L: I’m hoping to do some action research on indigenous food systems and indigenous languages. My plan is to revitalize indigenous foodscapes. And I use the word foodscape to help people understand that the old way of food production didn’t involve small gardens, but actually involved the management of entire landscapes.

If you look at the pollen, the pollen fossil record in the east, you’ll see that about 3,000 years ago, the eastern forests transformed into a hickory, chestnut, and oak forests; and that was all anthropogenic. So the entire eastern woodlands was anthropogenic, and that’s not an exaggeration. We are a keystone species, which means we are critical to the health of the land and that our presence indicates a healthy ecosystem rather than the opposite. And so my goal is to revitalize these foodscapes , and in doing so, give the world a model of how we can feed ourselves that isn’t insane and proves the sophistication of native ancestors. 

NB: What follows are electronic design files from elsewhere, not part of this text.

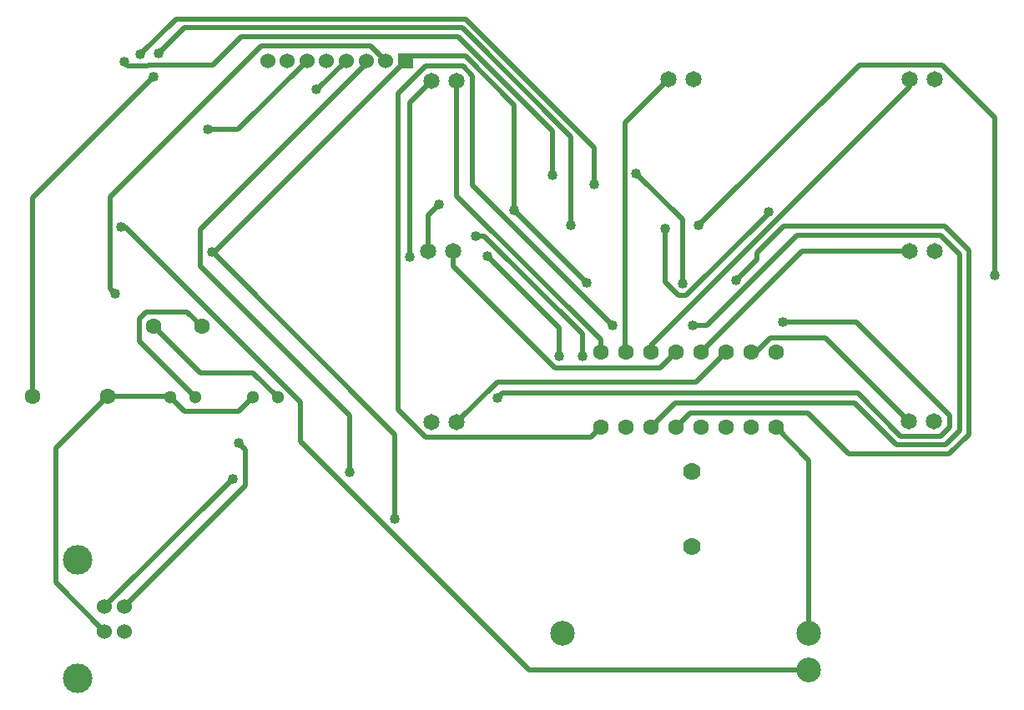
<source format=gbl>
G04 Layer: BottomLayer*
G04 EasyEDA v6.2.46, 2019-11-10T21:10:00+07:00*
G04 036f7757b27e478886c894ae7df38c4b,e5c1abbfa1e54b71a98531a1dec44753,10*
G04 Gerber Generator version 0.2*
G04 Scale: 100 percent, Rotated: No, Reflected: No *
G04 Dimensions in millimeters *
G04 leading zeros omitted , absolute positions ,3 integer and 3 decimal *
%FSLAX33Y33*%
%MOMM*%
G90*
G71D02*

%ADD11C,0.510007*%
%ADD13C,1.020013*%
%ADD27C,1.299997*%
%ADD28C,1.599997*%
%ADD29C,1.651000*%
%ADD30C,1.778000*%
%ADD31C,1.524000*%
%ADD32C,2.999994*%
%ADD33R,1.524000X1.524000*%
%ADD34C,2.499995*%

%LPD*%
G54D11*
G01X15308Y12806D02*
G01X27566Y25062D01*
G01X27566Y28755D01*
G01X26875Y29446D01*
G01X13309Y12806D02*
G01X26304Y25801D01*
G01X37830Y68199D02*
G01X34909Y65278D01*
G01X34798Y65278D01*
G01X13309Y10307D02*
G01X8336Y15278D01*
G01X8336Y28910D01*
G01X13589Y34163D01*
G01X19939Y34036D02*
G01X21374Y32600D01*
G01X26888Y32600D01*
G01X28321Y34036D01*
G01X13589Y34163D02*
G01X19812Y34163D01*
G01X19939Y34036D01*
G01X81407Y30988D02*
G01X84762Y27632D01*
G01X84762Y10129D01*
G01X18249Y41236D02*
G01X22981Y36507D01*
G01X28389Y36507D01*
G01X30861Y34036D01*
G01X54841Y53040D02*
G01X62217Y45664D01*
G01X43830Y68199D02*
G01X44287Y68656D01*
G01X49918Y68656D01*
G01X54841Y63736D01*
G01X54841Y53040D01*
G01X24348Y48717D02*
G01X43830Y68199D01*
G01X24348Y48717D02*
G01X42765Y30297D01*
G01X42765Y21666D01*
G01X24348Y48717D02*
G01X24305Y48717D01*
G01X24193Y48826D01*
G01X14991Y51348D02*
G01X15384Y51348D01*
G01X33185Y33545D01*
G01X33185Y29591D01*
G01X56398Y6380D01*
G01X84762Y6380D01*
G01X103647Y46471D02*
G01X103647Y62392D01*
G01X98267Y67772D01*
G01X89870Y67772D01*
G01X73583Y51485D01*
G01X18247Y66603D02*
G01X5969Y54325D01*
G01X5969Y34163D01*
G01X18816Y68945D02*
G01X21414Y71544D01*
G01X49583Y71544D01*
G01X60629Y60497D01*
G01X60629Y51485D01*
G01X82125Y41648D02*
G01X89583Y41648D01*
G01X99032Y32199D01*
G01X99032Y31048D01*
G01X98112Y30129D01*
G01X94073Y30129D01*
G01X89712Y34490D01*
G01X53672Y34490D01*
G01X53185Y34005D01*
G01X68707Y30988D02*
G01X71165Y33446D01*
G01X89367Y33446D01*
G01X93591Y29220D01*
G01X98610Y29220D01*
G01X100045Y30655D01*
G01X100045Y48564D01*
G01X98117Y50495D01*
G01X83555Y50495D01*
G01X74422Y41361D01*
G01X72953Y41361D01*
G01X71247Y30988D02*
G01X72727Y32468D01*
G01X84609Y32468D01*
G01X88760Y28318D01*
G01X98983Y28318D01*
G01X100954Y30286D01*
G01X100954Y49011D01*
G01X98508Y51457D01*
G01X82166Y51457D01*
G01X79453Y48745D01*
G01X79453Y48745D01*
G01X79453Y48028D01*
G01X77383Y45958D01*
G01X61765Y38221D02*
G01X61765Y40469D01*
G01X51831Y50403D01*
G01X50985Y50403D01*
G01X23152Y41236D02*
G01X21691Y42697D01*
G01X17498Y42697D01*
G01X16791Y41991D01*
G01X16791Y39723D01*
G01X22479Y34036D01*
G01X49022Y66167D02*
G01X49022Y54488D01*
G01X63627Y39883D01*
G01X63627Y38608D01*
G01X66167Y38608D02*
G01X66085Y38689D01*
G01X66085Y61894D01*
G01X70485Y66294D01*
G01X94996Y66294D02*
G01X94996Y65562D01*
G01X79240Y49809D01*
G01X79240Y49809D01*
G01X68707Y39276D01*
G01X68707Y38608D01*
G01X71247Y38608D02*
G01X69689Y37050D01*
G01X58961Y37050D01*
G01X48641Y47371D01*
G01X48641Y48895D01*
G01X49022Y31496D02*
G01X53141Y35615D01*
G01X73334Y35615D01*
G01X76327Y38608D01*
G01X94996Y48895D02*
G01X84074Y48895D01*
G01X73787Y38608D01*
G01X78867Y38608D02*
G01X79362Y38608D01*
G01X79362Y38608D01*
G01X80807Y40055D01*
G01X86436Y40055D01*
G01X94869Y31623D01*
G01X59441Y38209D02*
G01X59441Y41137D01*
G01X52176Y48404D01*
G01X67243Y56789D02*
G01X71927Y52105D01*
G01X71927Y45623D01*
G01X39829Y68199D02*
G01X39829Y67919D01*
G01X23022Y51112D01*
G01X23022Y47327D01*
G01X38160Y32189D01*
G01X38160Y26466D01*
G01X80665Y52870D02*
G01X80665Y52712D01*
G01X72316Y44363D01*
G01X71546Y44363D01*
G01X70175Y45735D01*
G01X70175Y51160D01*
G01X15288Y68064D02*
G01X15684Y67670D01*
G01X17678Y67670D01*
G01X17767Y67762D01*
G01X24269Y67762D01*
G01X27150Y70642D01*
G01X49209Y70642D01*
G01X58742Y61109D01*
G01X58742Y56563D01*
G01X46482Y66167D02*
G01X44231Y63916D01*
G01X44231Y48326D01*
G01X46101Y48895D02*
G01X46101Y52514D01*
G01X47233Y53647D01*
G01X64856Y41358D02*
G01X50639Y55575D01*
G01X50639Y66659D01*
G01X49646Y67652D01*
G01X45859Y67652D01*
G01X43058Y64848D01*
G01X43058Y32804D01*
G01X45859Y30002D01*
G01X62641Y30002D01*
G01X63627Y30988D01*
G01X16939Y68869D02*
G01X20518Y72445D01*
G01X49959Y72445D01*
G01X63014Y59390D01*
G01X63014Y55646D01*
G01X14351Y44538D02*
G01X13832Y45057D01*
G01X13832Y54363D01*
G01X29192Y69723D01*
G01X40307Y69723D01*
G01X41831Y68199D01*
G01X33830Y68199D02*
G01X26860Y61229D01*
G01X23774Y61229D01*
G54D27*
G01X28321Y34036D03*
G01X30861Y34036D03*
G01X19939Y34036D03*
G01X22479Y34036D03*
G54D28*
G01X23151Y41237D03*
G01X18250Y41237D03*
G54D29*
G01X46482Y66167D03*
G01X49022Y66167D03*
G01X73025Y66294D03*
G01X70485Y66294D03*
G01X97536Y66294D03*
G01X94996Y66294D03*
G01X46101Y48895D03*
G01X48641Y48895D03*
G01X97536Y48895D03*
G01X94996Y48895D03*
G01X46482Y31496D03*
G01X49022Y31496D03*
G01X97409Y31623D03*
G01X94869Y31623D03*
G54D28*
G01X13589Y34163D03*
G01X5969Y34163D03*
G01X63627Y30988D03*
G01X66167Y30988D03*
G01X68707Y30988D03*
G01X71247Y30988D03*
G01X73787Y30988D03*
G01X76327Y30988D03*
G01X78867Y30988D03*
G01X81407Y30988D03*
G01X81407Y38608D03*
G01X78867Y38608D03*
G01X76327Y38608D03*
G01X73787Y38608D03*
G01X71247Y38608D03*
G01X68707Y38608D03*
G01X66167Y38608D03*
G01X63627Y38608D03*
G54D30*
G01X72898Y18933D03*
G01X72898Y26532D03*
G54D31*
G01X15308Y10306D03*
G01X15308Y12806D03*
G01X13308Y12806D03*
G01X13308Y10306D03*
G54D32*
G01X10598Y5536D03*
G01X10598Y17576D03*
G54D31*
G01X31831Y68199D03*
G01X33831Y68199D03*
G01X35831Y68199D03*
G01X37831Y68199D03*
G01X39831Y68199D03*
G01X41831Y68199D03*
G54D33*
G01X43831Y68199D03*
G54D31*
G01X29831Y68199D03*
G54D34*
G01X84763Y10130D03*
G01X84763Y6380D03*
G01X59763Y10130D03*
G54D13*
G01X26875Y29446D03*
G01X26304Y25801D03*
G01X34798Y65278D03*
G01X62217Y45664D03*
G01X54841Y53040D03*
G01X24193Y48826D03*
G01X42765Y21666D03*
G01X14991Y51348D03*
G01X103647Y46471D03*
G01X73583Y51485D03*
G01X18247Y66603D03*
G01X60629Y51485D03*
G01X18816Y68945D03*
G01X53185Y34005D03*
G01X82125Y41648D03*
G01X72953Y41361D03*
G01X77383Y45958D03*
G01X61765Y38221D03*
G01X50985Y50403D03*
G01X59441Y38209D03*
G01X52176Y48404D03*
G01X67243Y56789D03*
G01X71927Y45623D03*
G01X38160Y26466D03*
G01X70175Y51160D03*
G01X80665Y52870D03*
G01X58742Y56563D03*
G01X15288Y68064D03*
G01X44231Y48326D03*
G01X47233Y53647D03*
G01X64856Y41358D03*
G01X63014Y55646D03*
G01X16939Y68869D03*
G01X14351Y44538D03*
G01X23774Y61229D03*
M00*
M02*

</source>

N: As part of your activism but also in your art and your music, you have given a voice to the crisis that we’re seeing of youth violence and suicide. You’ve also done a lot to champion this idea of self worth and finding self worth, specifically for the native community. Can you tell me a little bit about that work and what drives that work? 

L: It’s really hard to discuss why this is my work without placing it in the context of the spiritual battle that we are currently ensnared in as a species. Every culture has a word for this being that creates chaos. We call it ma’ii, which means coyote. Coyote is always tricking us. If you let it, it can completely destroy your self image. And the more people it can get to hate themselves, the more control it has over the earth.

The more people we liberate from shame and feelings of unworthiness, the more warriors we’re going to have on our side. And the more warriors we’re going to have on our side, the quicker we can win the spiritual battle on earth, the quicker we can alleviate poverty, the quicker we can heal racism, the quicker we can save fellow species. All of that stuff depends on humanity, remembering who and what they really are meant to be.